Ted McGinley (Actor) – With this guy’s not-so-illustrious track record on TV, Dancing with the Stars will be cancelled by October.
Misty-May Treanor (Olympic gold medal-winning beach volleyball player) – A teacher at school today was shocked that I didn’t know who this was. “Haven’t you been watching the Olympics?” she lashed out. Unless your name is Michael Phelps, Kobe Bryant, or those American gymnasts I’m not really interested.
Mark McGrath (Lead singer of Sugar Ray) – I’m docking him a vote for each time I’ve heard that annoying “Every Morning” song. That should leave him at - 2,873,024 votes in the hole. Good luck!
Cody Linley (Hannah Montana actor) – If a pop culture junkie has to Google someone’s name to figure out who he is, then he’s probably not a star.
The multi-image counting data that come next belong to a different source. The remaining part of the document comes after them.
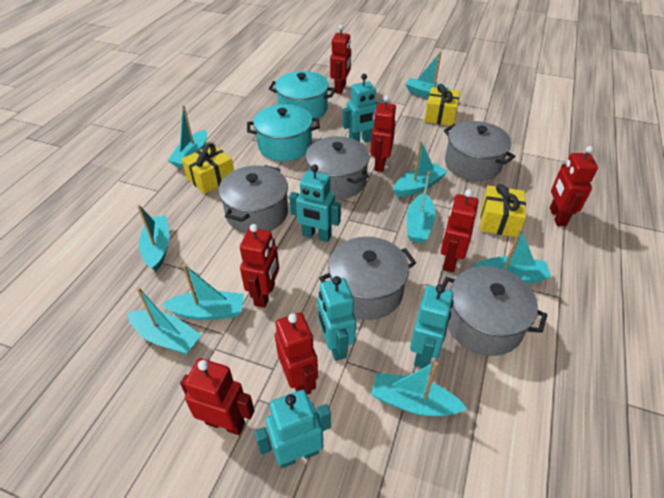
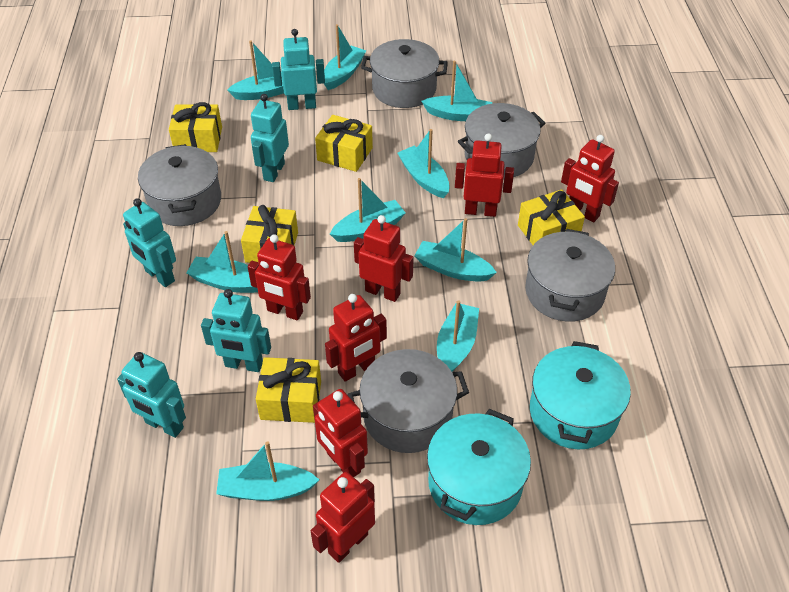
yellow gift: 3 -> 5

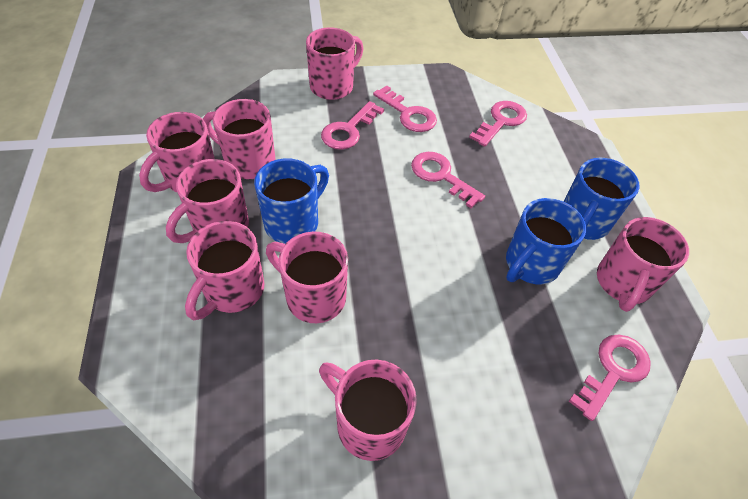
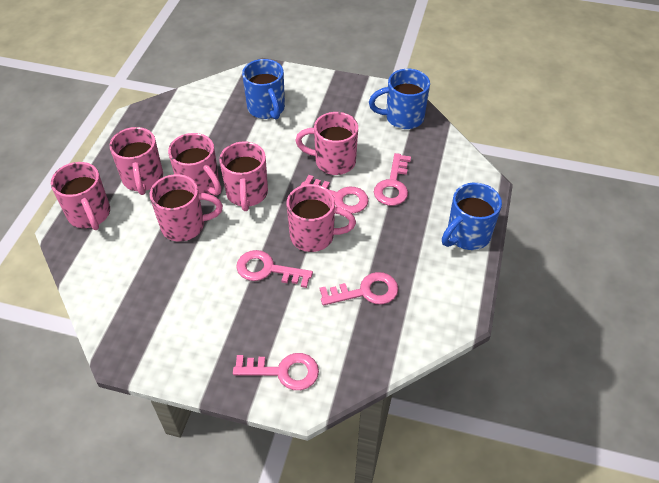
pink mug: 8 -> 7

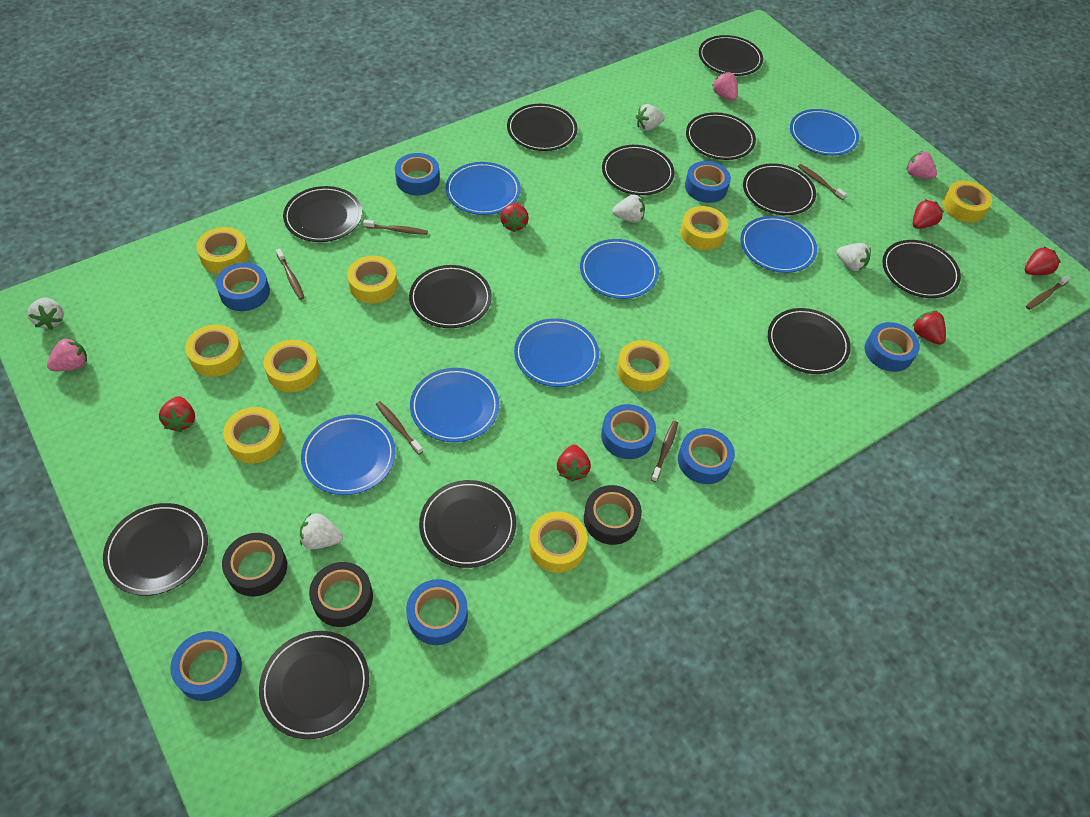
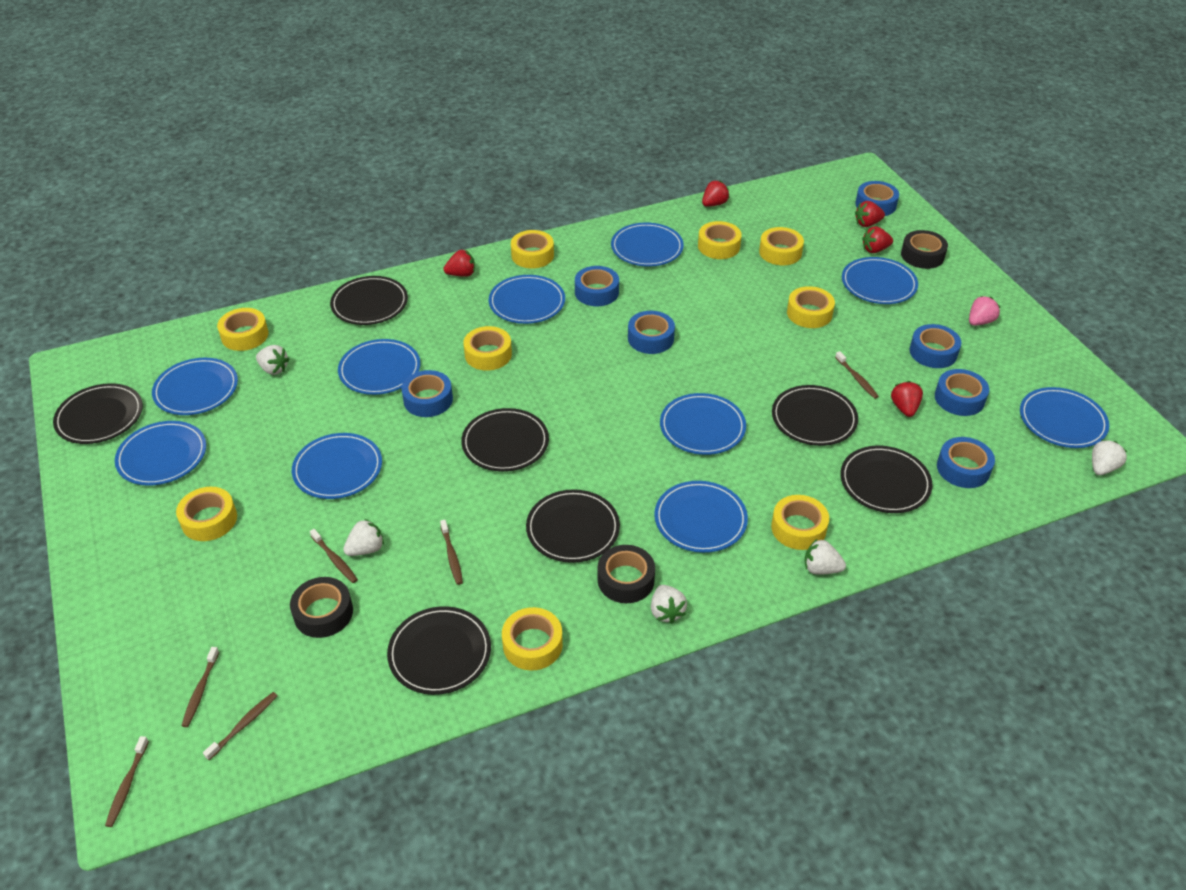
black plate: 12 -> 7
blue plate: 7 -> 10
blue tape: 8 -> 7
pink strawberry: 3 -> 1
red strawberry: 6 -> 5

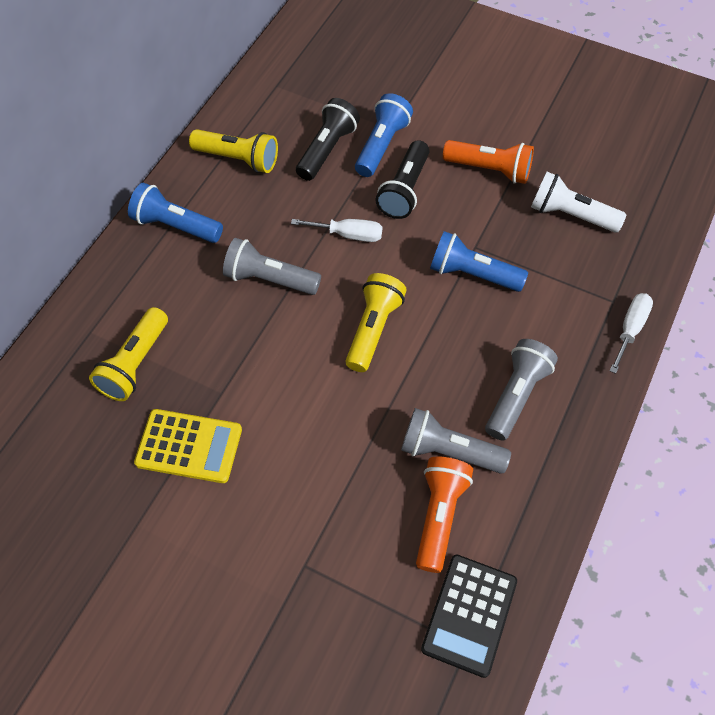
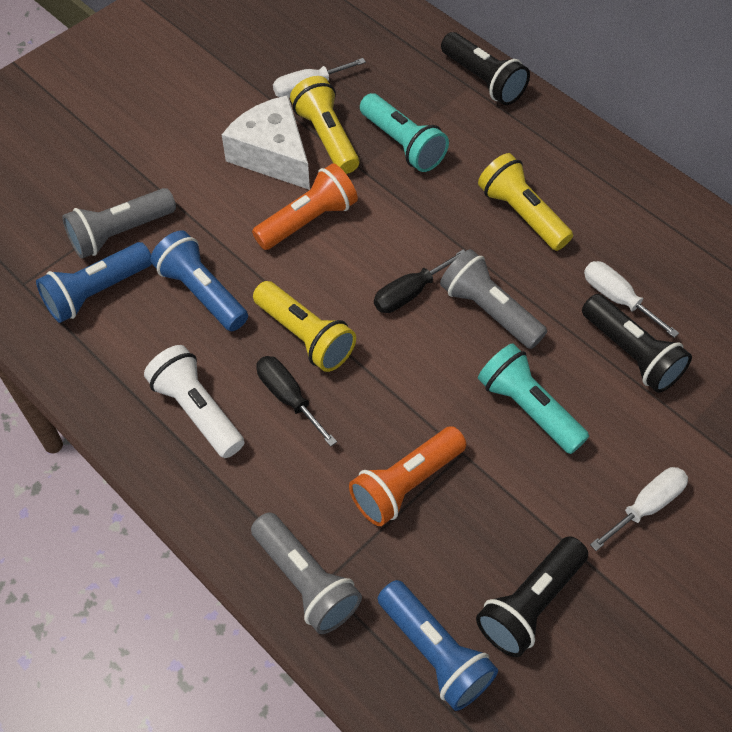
black calculator: 1 -> 0
black flashlight: 2 -> 3
black screwdriver: 0 -> 2
turquoise flashlight: 0 -> 2
white cheese: 0 -> 1
white screwdriver: 2 -> 3
yellow calculator: 1 -> 0

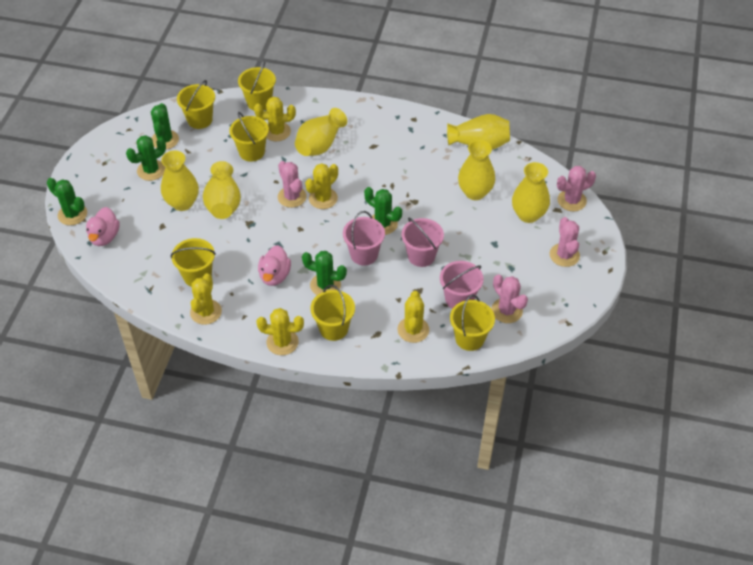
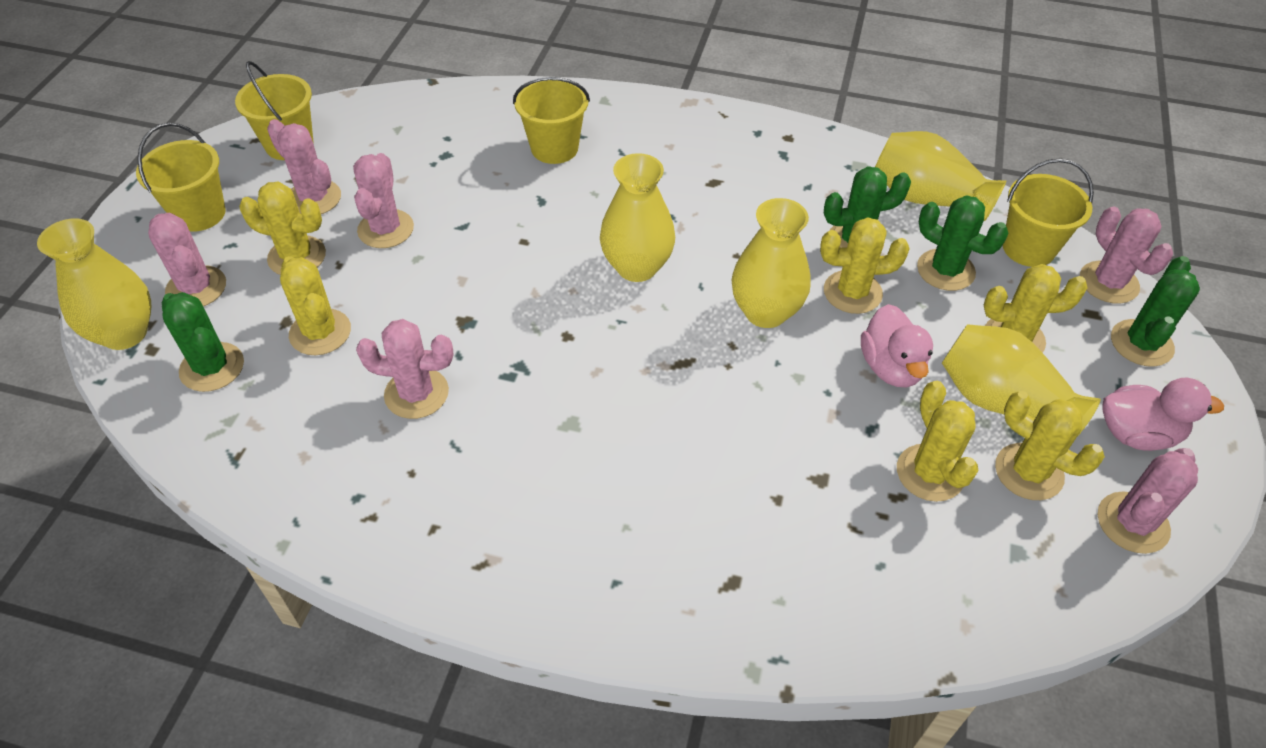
green cactus: 5 -> 4
pink bucket: 3 -> 0
pink cactus: 4 -> 6
yellow bucket: 6 -> 4
yellow cactus: 5 -> 6
yellow vase: 6 -> 5

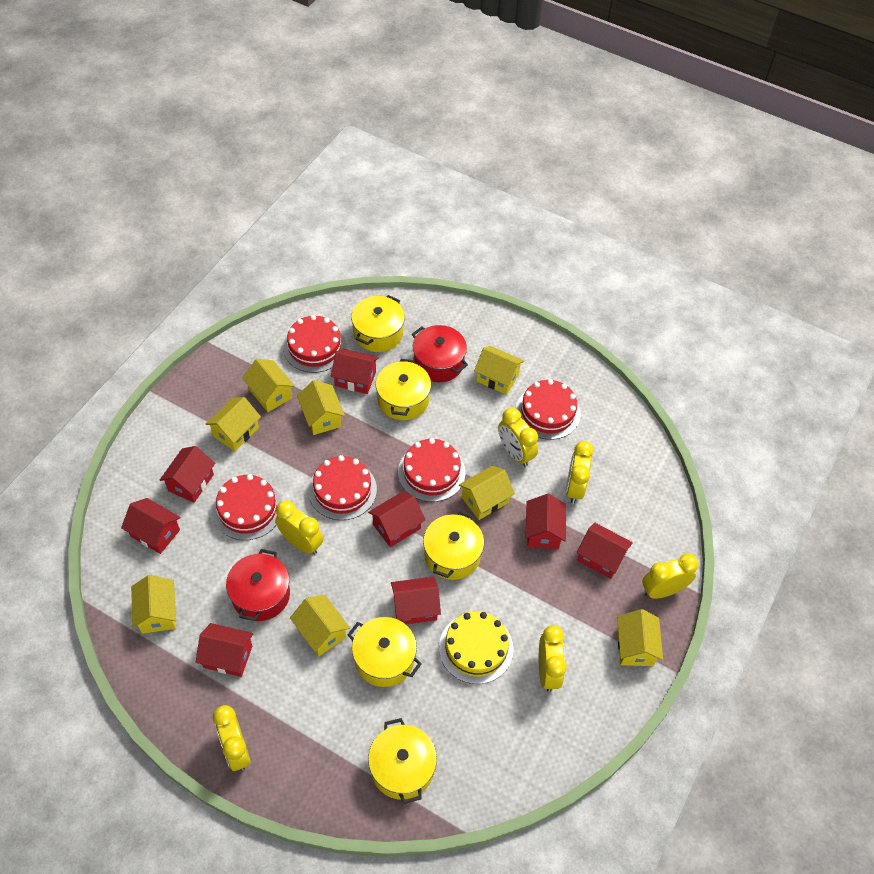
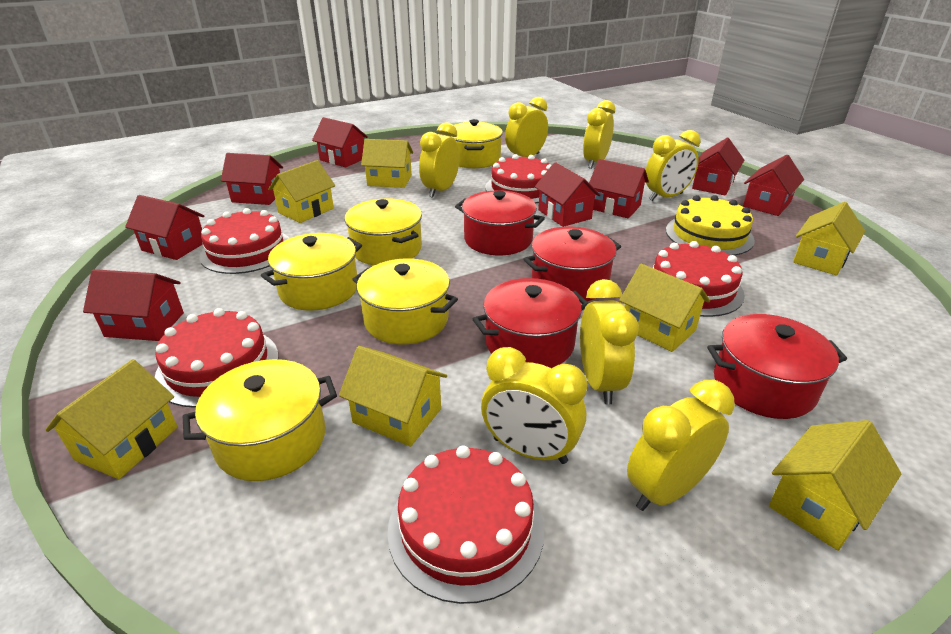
red pot: 2 -> 4
yellow clock: 6 -> 7
yellow house: 8 -> 7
Brooke Burke (Model/TV host) – I remember her from that Wild On show on E! and she’s married to that guy from Baywatch. “That guy from Baywatch”? Hey, with a description like that he’s just what the producers are looking for next season.
Lance Bass (former member of N’Sync) – As long as I don’t have to listen to him sing anymore, it’s all good.
Kim Kardashian (star of Keeping Up With The Kardashians) – If all it takes to get on this show is to star in your own sex tape, then I look forward to seeing Screech, Mini Me, and my grandma in the mix next year.
Cloris Leachman (82-year old actress) – This will probably be the death of her. Literally. I hope she’s updated her will and someone at ABC is on set with those defibrillator paddles.
Toni Braxton (Grammy-winning singer) – She’s my pick to win it this year. If the poor man’s Whitney Houston can’t do it, well then nobody can.